## Reading passage
History of Artificial Intelligence

Although its history can be traced back to antiquity, Artificial Intelligence truly started to take shape during the 40s and 50s. During these decades:

  • Walter Pitts and Warren McCulloch first described what later became known as “neural networks”.
  • Marvin Minsky and Dean Edmonds built the first neural net machine, the SNARC (Stochastic Neural Analog Reinforcement Calculator).
  • Alan Turing, widely considered the father of AI, published his paper Computing Machinery and Intelligence in 1950. Where he proposed his question “Can machines think?” and introduced the Turing Test.
  • John McCarthy coined the term “Artificial Intelligence” during the first-ever AI conference in 1956 — The Dartmouth Workshop. A conference which is actually considered the birth of AI.
  • Arthur Samuel created a checkers program that achieved sufficient skill to challenge respectable amateur chess players. He also popularized the term “Machine Learning”. It is worth highlighting that, since back then, Game Artificial Intelligence has been used as a measure of progress in the field.

During the 60s and early 70s, the development in AI astonished most people, as computers started to be able to perform complex tasks such as solving algebra word problems or learning to speak English. During this period, there are interesting milestones such as:

  • The natural language processing program ELIZA, able to have such realistic conversations that some users even thought to be talking to another human being.
  • The creation of the first full-scale, intelligent android in 1972 in Japan.

However, critiques and setbacks also arose during this period — considered, indeed, the first “AI winter”. For instance, the lack of computational power and storage capacity to solve relevant problems led to the loss of funding. AI researchers had established such high, unachievable expectations that investors became frustrated by the lack of progress.

On the contrary, the 1980s was a flourishing period for Artificial Intelligence, thanks to “expert systems”. These AI programs were able to answer questions and solve problems using logical rules, derived from experts’ knowledge. Expert systems offered an emulation of human decision-making which was very attractive for organizations to boost productivity. To name an example, the XCON expert system — created at Carnegie Mellon University in Pittsburgh, Pennsylvania — saved Digital Equipment Corporation millions of dollars annually.

As a result of this success, corporations started to develop these programs and the AI industry started to grow again — even though it did not last long. During the late 80s and the early 90s, there was the second AI winter. Among other challenges, the industry had to face the improvement of desktop computers, which became more powerful and affordable than AI machines.

[Saved data entries]
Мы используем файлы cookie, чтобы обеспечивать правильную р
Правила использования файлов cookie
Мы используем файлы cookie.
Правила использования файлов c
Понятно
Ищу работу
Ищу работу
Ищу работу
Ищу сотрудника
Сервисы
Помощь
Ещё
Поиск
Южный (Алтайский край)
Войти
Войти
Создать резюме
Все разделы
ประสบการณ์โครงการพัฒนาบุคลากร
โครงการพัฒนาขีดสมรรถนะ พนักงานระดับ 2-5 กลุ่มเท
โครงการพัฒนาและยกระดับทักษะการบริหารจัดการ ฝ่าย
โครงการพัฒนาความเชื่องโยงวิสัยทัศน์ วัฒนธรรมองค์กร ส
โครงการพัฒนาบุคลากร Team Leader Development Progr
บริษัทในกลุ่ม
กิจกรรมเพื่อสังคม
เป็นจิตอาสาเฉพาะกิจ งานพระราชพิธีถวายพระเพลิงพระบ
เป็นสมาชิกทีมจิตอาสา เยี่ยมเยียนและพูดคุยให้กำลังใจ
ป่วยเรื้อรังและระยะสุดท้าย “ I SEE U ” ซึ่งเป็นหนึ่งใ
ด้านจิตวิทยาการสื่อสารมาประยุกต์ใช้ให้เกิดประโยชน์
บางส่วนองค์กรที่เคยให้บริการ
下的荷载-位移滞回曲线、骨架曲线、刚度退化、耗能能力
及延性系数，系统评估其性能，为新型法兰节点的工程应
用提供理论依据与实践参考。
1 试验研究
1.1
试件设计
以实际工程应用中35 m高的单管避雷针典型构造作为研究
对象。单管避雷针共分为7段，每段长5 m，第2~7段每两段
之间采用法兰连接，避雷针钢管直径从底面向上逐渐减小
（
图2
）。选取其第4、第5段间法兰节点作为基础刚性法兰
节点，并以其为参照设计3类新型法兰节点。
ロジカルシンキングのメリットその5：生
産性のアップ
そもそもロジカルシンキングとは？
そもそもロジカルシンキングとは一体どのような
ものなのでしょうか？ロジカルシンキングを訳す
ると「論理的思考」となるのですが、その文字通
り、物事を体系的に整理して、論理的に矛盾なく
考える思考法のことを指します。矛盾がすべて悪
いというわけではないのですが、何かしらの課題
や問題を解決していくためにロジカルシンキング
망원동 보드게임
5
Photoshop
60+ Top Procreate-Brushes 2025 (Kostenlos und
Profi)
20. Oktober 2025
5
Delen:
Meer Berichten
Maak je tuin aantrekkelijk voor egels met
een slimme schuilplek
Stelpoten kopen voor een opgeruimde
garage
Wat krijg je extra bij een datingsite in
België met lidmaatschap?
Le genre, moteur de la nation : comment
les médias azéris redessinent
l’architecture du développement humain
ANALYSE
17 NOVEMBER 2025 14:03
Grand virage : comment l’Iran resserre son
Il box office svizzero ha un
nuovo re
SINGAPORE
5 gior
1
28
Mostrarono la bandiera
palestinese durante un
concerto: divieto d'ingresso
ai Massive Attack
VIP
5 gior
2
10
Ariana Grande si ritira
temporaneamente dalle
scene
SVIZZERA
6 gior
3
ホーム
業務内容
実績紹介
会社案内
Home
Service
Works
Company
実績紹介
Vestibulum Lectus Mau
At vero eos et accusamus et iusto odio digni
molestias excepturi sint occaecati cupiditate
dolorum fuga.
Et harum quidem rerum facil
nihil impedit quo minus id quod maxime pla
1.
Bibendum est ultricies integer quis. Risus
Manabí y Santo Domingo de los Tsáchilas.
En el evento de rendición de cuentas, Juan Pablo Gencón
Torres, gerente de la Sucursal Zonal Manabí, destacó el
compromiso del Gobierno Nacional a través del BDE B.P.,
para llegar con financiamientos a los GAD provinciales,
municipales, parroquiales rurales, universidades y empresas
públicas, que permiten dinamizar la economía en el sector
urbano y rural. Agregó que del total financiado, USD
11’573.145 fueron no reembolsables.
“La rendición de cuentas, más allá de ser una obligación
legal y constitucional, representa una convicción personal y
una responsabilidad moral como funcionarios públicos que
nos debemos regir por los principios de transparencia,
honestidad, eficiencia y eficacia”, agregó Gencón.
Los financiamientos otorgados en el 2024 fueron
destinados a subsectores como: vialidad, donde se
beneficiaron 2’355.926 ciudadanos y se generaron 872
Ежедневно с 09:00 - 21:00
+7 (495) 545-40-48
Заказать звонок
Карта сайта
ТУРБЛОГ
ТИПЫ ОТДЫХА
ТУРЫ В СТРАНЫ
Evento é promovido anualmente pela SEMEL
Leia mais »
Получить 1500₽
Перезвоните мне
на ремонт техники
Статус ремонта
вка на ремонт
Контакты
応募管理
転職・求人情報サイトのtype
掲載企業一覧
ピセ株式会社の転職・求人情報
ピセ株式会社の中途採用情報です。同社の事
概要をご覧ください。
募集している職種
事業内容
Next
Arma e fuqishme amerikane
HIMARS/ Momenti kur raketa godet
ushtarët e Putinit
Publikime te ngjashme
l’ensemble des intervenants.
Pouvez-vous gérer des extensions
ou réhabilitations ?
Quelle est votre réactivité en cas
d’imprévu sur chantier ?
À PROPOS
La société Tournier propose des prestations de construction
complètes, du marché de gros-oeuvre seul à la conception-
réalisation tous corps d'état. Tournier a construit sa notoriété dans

## Exercise tasks
1. From the history of AI passage, repeat word for word the part that begins at the words "History of Artificial" and stops after the words "birth of AI.".
2. List every person named in the history of AI passage.

## Solutions
1.
History of Artificial Intelligence

Although its history can be traced back to antiquity, Artificial Intelligence truly started to take shape during the 40s and 50s. During these decades:

  • Walter Pitts and Warren McCulloch first described what later became known as “neural networks”.
  • Marvin Minsky and Dean Edmonds built the first neural net machine, the SNARC (Stochastic Neural Analog Reinforcement Calculator).
  • Alan Turing, widely considered the father of AI, published his paper Computing Machinery and Intelligence in 1950. Where he proposed his question “Can machines think?” and introduced the Turing Test.
  • John McCarthy coined the term “Artificial Intelligence” during the first-ever AI conference in 1956 — The Dartmouth Workshop. A conference which is actually considered the birth of AI.

2.
Walter Pitts
Warren McCulloch
Marvin Minsky
Dean Edmonds
Alan Turing
John McCarthy
Arthur Samuel